DeSantis is painting a similarly stark choice for Republicans. He says the United States is in decline because of the Democrats’ left-wing policies, and renewal can come only if Americans choose a conservative agenda. He holds up his record in Florida as an example of what the country could be if he becomes president. “Decline is a choice,” he says, urging his audiences to choose renewal instead.
That would be fine if DeSantis were already the Republican nominee. His problem is that he isn’t, and the choice he’s posing — one between the policies of Democrats and Republicans — does not distinguish him from the other GOP hopefuls.
Does anyone think that Nikki Haley would pursue a woke, green agenda? Sen. Tim Scott (S.C.) is also saying that 2024 is a time for choosing, and he offers the similar panoply of pat conservative solutions that DeSantis proffers. Vivek Ramaswamy inveighs against woke capitalism, as well.
How does DeSantis stand out from this crowd? He doesn’t. If anyone offers “a choice, not an echo,” it’s the runaway GOP front-runner, Trump.
This is a time for choosing for Republican voters. The trouble is it’s not between Biden’s Democrats and the GOP electorate’s conservatism: It’s between Trump and any alternative.
That fact starkly shows why DeSantis is flailing: He has declined to give Republicans a choice.
Trump displays none of this hesitancy. He regularly castigates the man he’s labeled “Ron DeSanctimonious.” Trump blasts him regularly and started the campaign by running ads attacking the governor’s prior support for cutting Social Security spending. He has recently returned to that tack, reviving ads attacking DeSantis in Iowa. Trump isn’t afraid to tell GOP voters that this is a time for choosing — and that they should back him, not the boring loser from Florida.
Wrestling superstar Ric Flair often said “to be the man, you gotta beat the man.” Napoleon echoed the sentiment when he stated, “if you want to take Vienna, take Vienna.” DeSantis needs to recognize that the nomination is Vienna and Trump is the man: If he wants the former, he has to smack down the latter.
Reagan came to a similar realization during his own nomination battle against a Republican president. He started his 1976 challenge to incumbent Gerald Ford by offering his philosophy as the alternative, but he hesitated to violate his “Eleventh Commandment” and criticize a fellow Republican. Ford was not so reticent and attacked Reagan mercilessly.
Reagan finally made his critique of Ford’s presidency personal after he suffered five straight primary defeats. He pummeled Ford in North Carolina over his foreign policy stances, and won in an upset. He followed it up with a nationally televised address in which he made clear distinctions between himself and Ford. Reagan started winning, taking his battle all the way to the convention floor. A narrow loss set up his 1980 victory, but it also raised the question of whether he might have won in 1976 had he earnestly joined the fight earlier.

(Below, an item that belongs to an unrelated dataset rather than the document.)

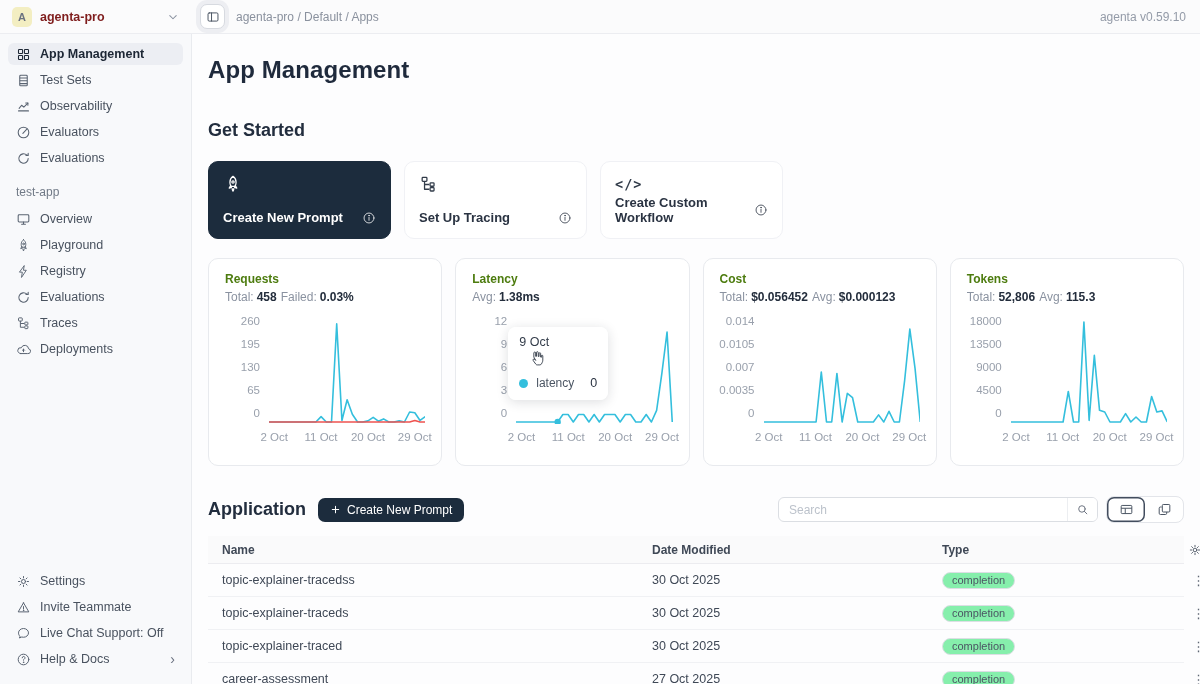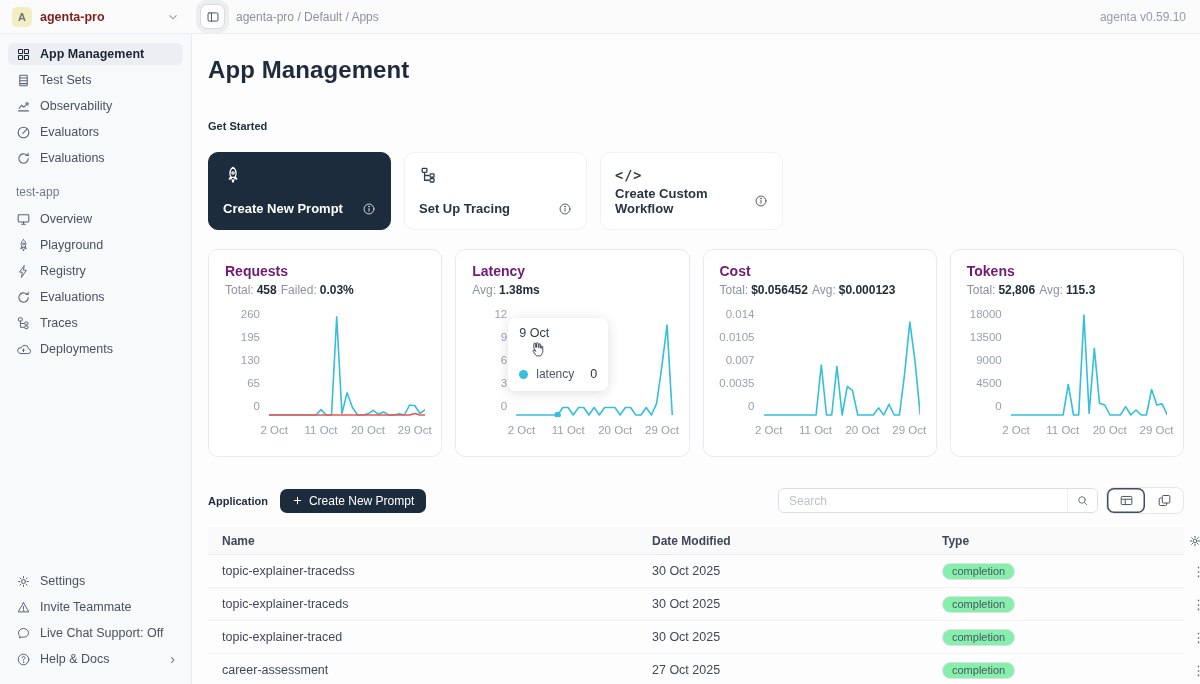"Get Started" .sec-title { font-size: 11px -> 18px }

DeSantis faces his own time for choosing in the coming days. It’s not too late to beat Trump in the Republican primary, nor is it too late to reestablish his reputation as a formidable politician who has a future in national politics even if he doesn’t win this time. The stakes could not be higher.
Will DeSantis choose to try to move up to the nomination or down to the ant heap of political losers who were never heard from again on the national stage? Republican voters await his decision.